Other local organizations are equally oriented toward quality of life. From promoting art to supporting families, I’m sure you could compile quite a list of organizations whose work centers around this concept. If you include every business or organization that has a vested interest in having our community be safe, attractive and fulfilling, the size of the pool jumps exponentially. Anyone who has ever recruited regionally or nationally to fill a position knows firsthand day-to-day amenities are critically important in attracting employees.
I have one last question. Is the responsibility of creating a great place to live only an organizational one? I don’t think so, and this is where you come in. Ways in which we can take personal responsibility vary enormously. Internships, even unpaid ones, only happen when an individual is willing to supervise someone entering the field. No community will be known for its neighborliness unless people get to know their neighbors. Governmental units, including the library, aren’t perfect, and an outside suggestion may provide a stepping stone to greater excellence. In fact, the library’s Community Advisory Council needs your voice. By attending just five one-hour meetings per year, you could represent that community perspective we are seeking.

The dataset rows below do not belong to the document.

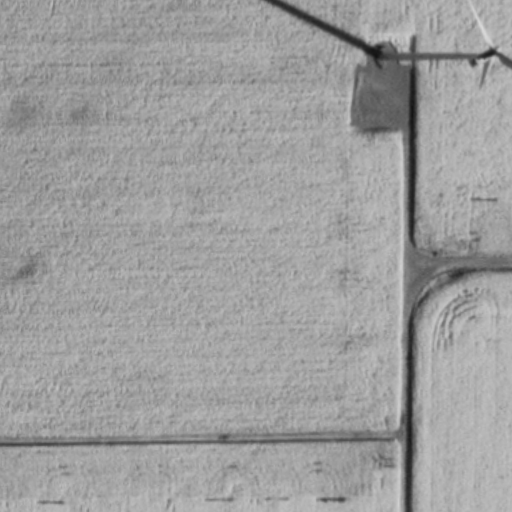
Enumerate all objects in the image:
wind turbine: (377, 61)
road: (458, 270)
road: (403, 294)
road: (200, 441)
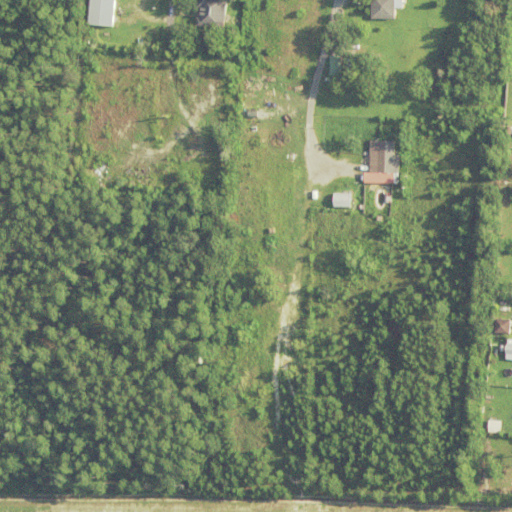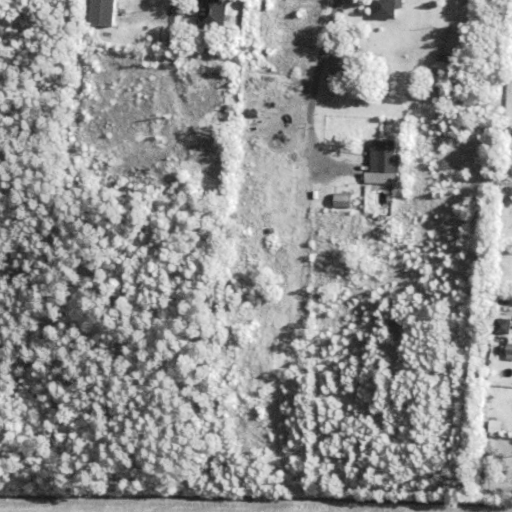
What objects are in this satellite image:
building: (384, 8)
building: (384, 11)
building: (101, 12)
building: (211, 13)
building: (89, 28)
building: (148, 42)
building: (334, 65)
building: (337, 68)
road: (168, 74)
road: (319, 85)
building: (347, 144)
building: (383, 162)
building: (382, 163)
building: (360, 186)
building: (390, 197)
building: (341, 200)
building: (350, 204)
building: (283, 275)
building: (269, 295)
building: (503, 325)
building: (501, 326)
building: (493, 426)
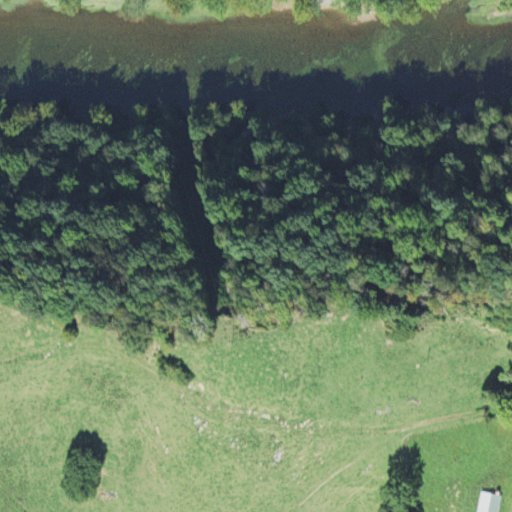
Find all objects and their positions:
river: (256, 56)
building: (486, 503)
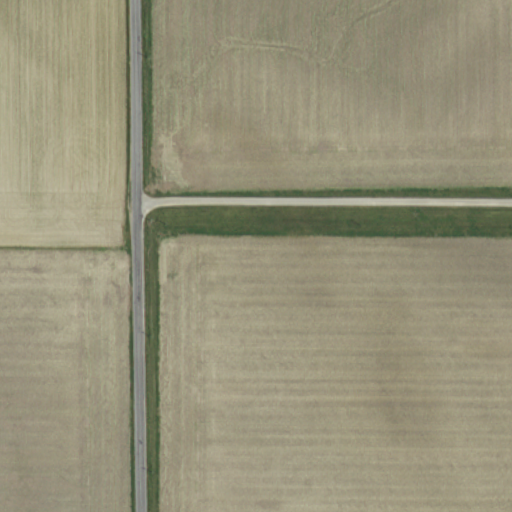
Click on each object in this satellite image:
road: (324, 202)
road: (138, 255)
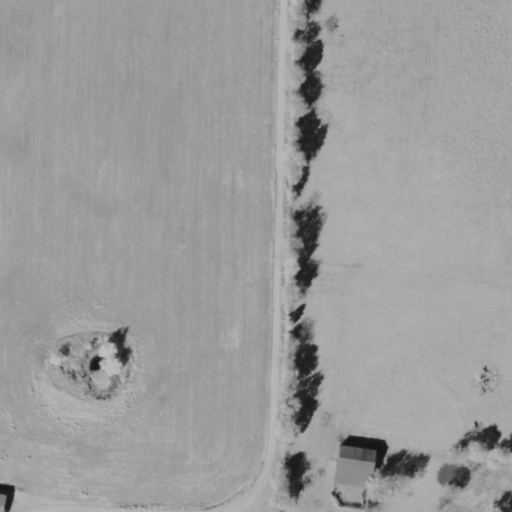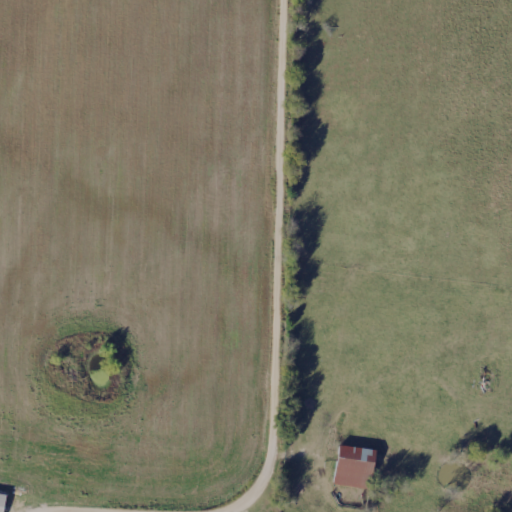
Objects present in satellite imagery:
road: (281, 346)
building: (355, 467)
building: (2, 502)
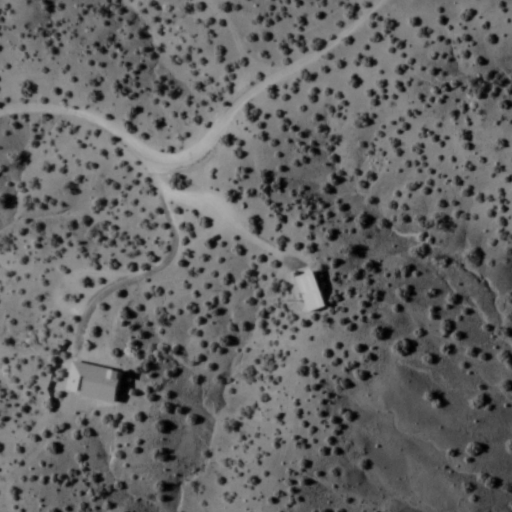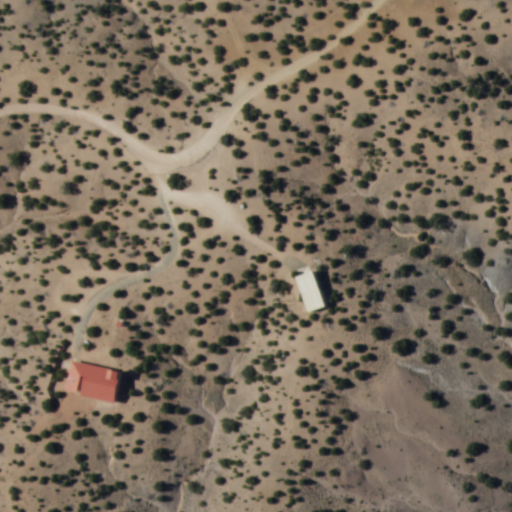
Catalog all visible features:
road: (194, 153)
building: (310, 292)
road: (301, 322)
building: (93, 382)
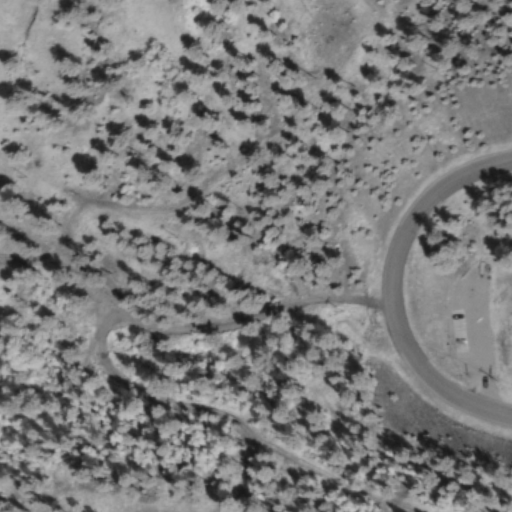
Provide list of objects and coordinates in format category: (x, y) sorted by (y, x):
road: (388, 285)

Consider this an invitation to own a little piece of making Howard County a fabulous place to live. Contact Bridges Outreach, New Leaf Mentoring or the YMCA to learn how you can build into the life of a young person. Share some fresh fruit with someone who finds it hard to get to the grocery store. Find out what is needed by an organization or small business you frequent. Stop by and talk to me about how the library can enhance your quality of life. Let’s apply locally the words of Mahatma Gandhi: “You must be the change you want to see in the world.”
Faith Brautigam is director of the Kokomo-Howard County Public Library.